Pain and Paradox: a review of Banaras And The Other.

Review by: Sutanuka Ghosh Roy

Banaras And The Other
Author:  Ashwini Kumar
Page: 95
ISBN: 978-93-82749-56-1 (Paperback)
Edition: (2017)
Published by Paperwall Media& Publishing Pvt. Ltd. Mumbai. India.

        Ashwani Kumar is poet, author, and professor of Development Studies at Tata Institute of Social Sciences. Presently, he is Senior Fellow of Indian Council of Social Science Research. “Banaras And the Other” is his second collection of poems after his first anthology ‘My Grandfather’s Imaginary Typewriter’ published by Yeti Books. Banaras (officially Varanasi) is one of the oldest cities in the world. It is perhaps one of the few sites that have witnessed continuous habitation from ancient times. Even during the lifetime of the Buddha, it was a flourishing city. No wonder that it evokes images of the universal, the timeless and the cosmic, and is deeply embedded in the consciousness of an average Hindu. The book under review is actually set out to demystify and de-romanticise Banaras. Banaras, thus, continues to remain a case study of the challenges to be met in any attempt to archaeologically unearth the past religious traditions of a living city that claims a primordial antiquity. While discussing Banaras as a Hindu, Buddhist and Jain holy city, one should not lose sight of the fact that Muslims have resided in the city since at least the 13th century.

       Ashwini Kumar’s Banaras And The Other is thus a welcome addition to the body of Indian English poetry that seeks to enhance one's awareness of the past and the present.

▶ **EXTRACTED DATA**
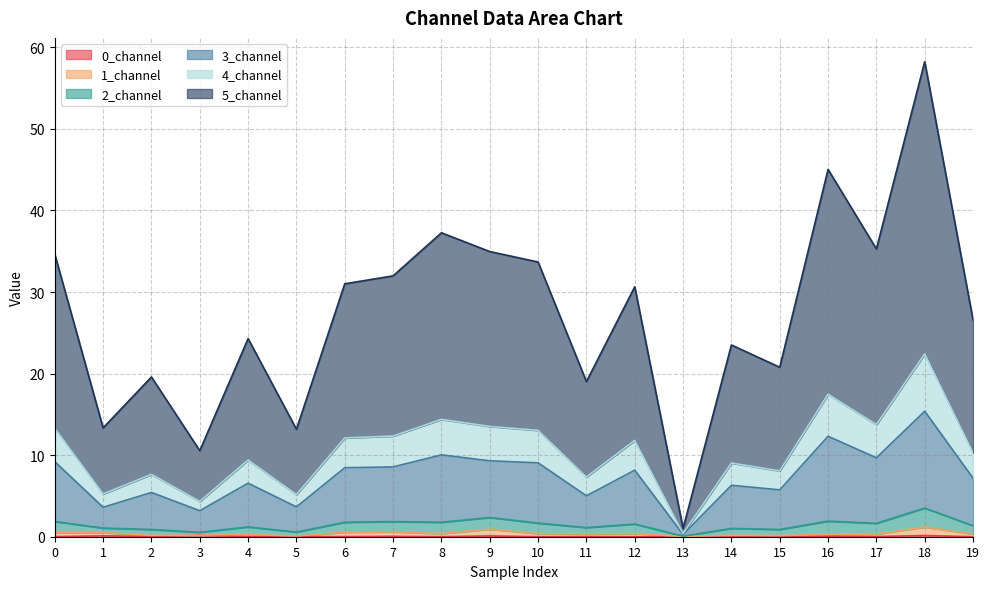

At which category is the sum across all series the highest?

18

* * *

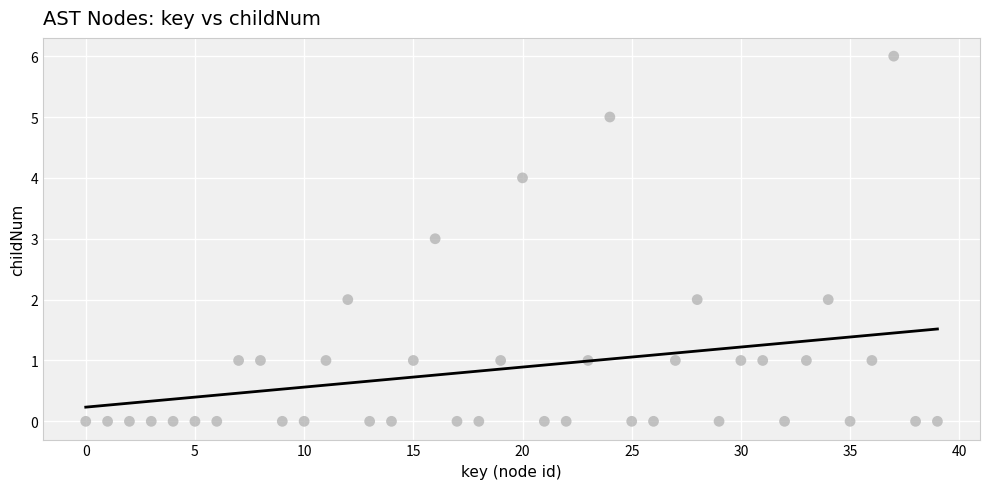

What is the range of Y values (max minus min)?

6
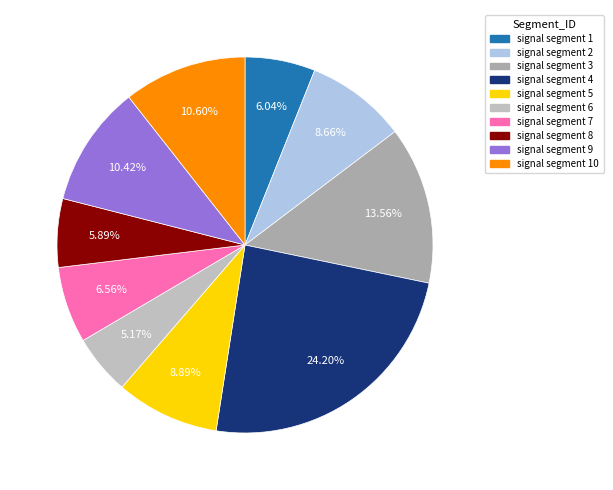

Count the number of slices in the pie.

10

* * *

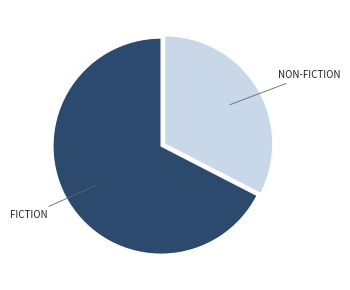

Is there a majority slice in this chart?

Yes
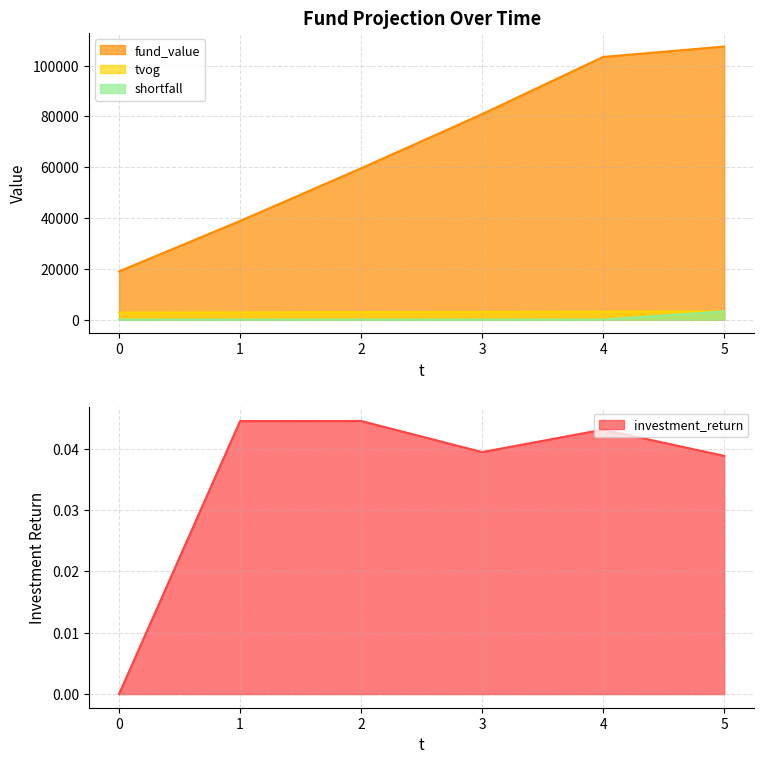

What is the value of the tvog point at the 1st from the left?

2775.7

▶ **DIRECTIVE 1**
Answer these questions from the review:
(a) At which institute is the poet a professor of Development Studies?
(b) Which publisher brought out the poet's first anthology?
(c) Since at least which century have Muslims lived in Banaras?
▶ **DIRECTIVE 2**
Please report every line in the entries that contains the string "What", matching case.
The review and the entries are unrelated material.

▶ **WRITTEN RESPONSE 1**
(a) Tata Institute of Social Sciences
(b) Yeti Books
(c) The 13th century

▶ **WRITTEN RESPONSE 2**
What is the range of Y values (max minus min)?
What is the value of the tvog point at the 1st from the left?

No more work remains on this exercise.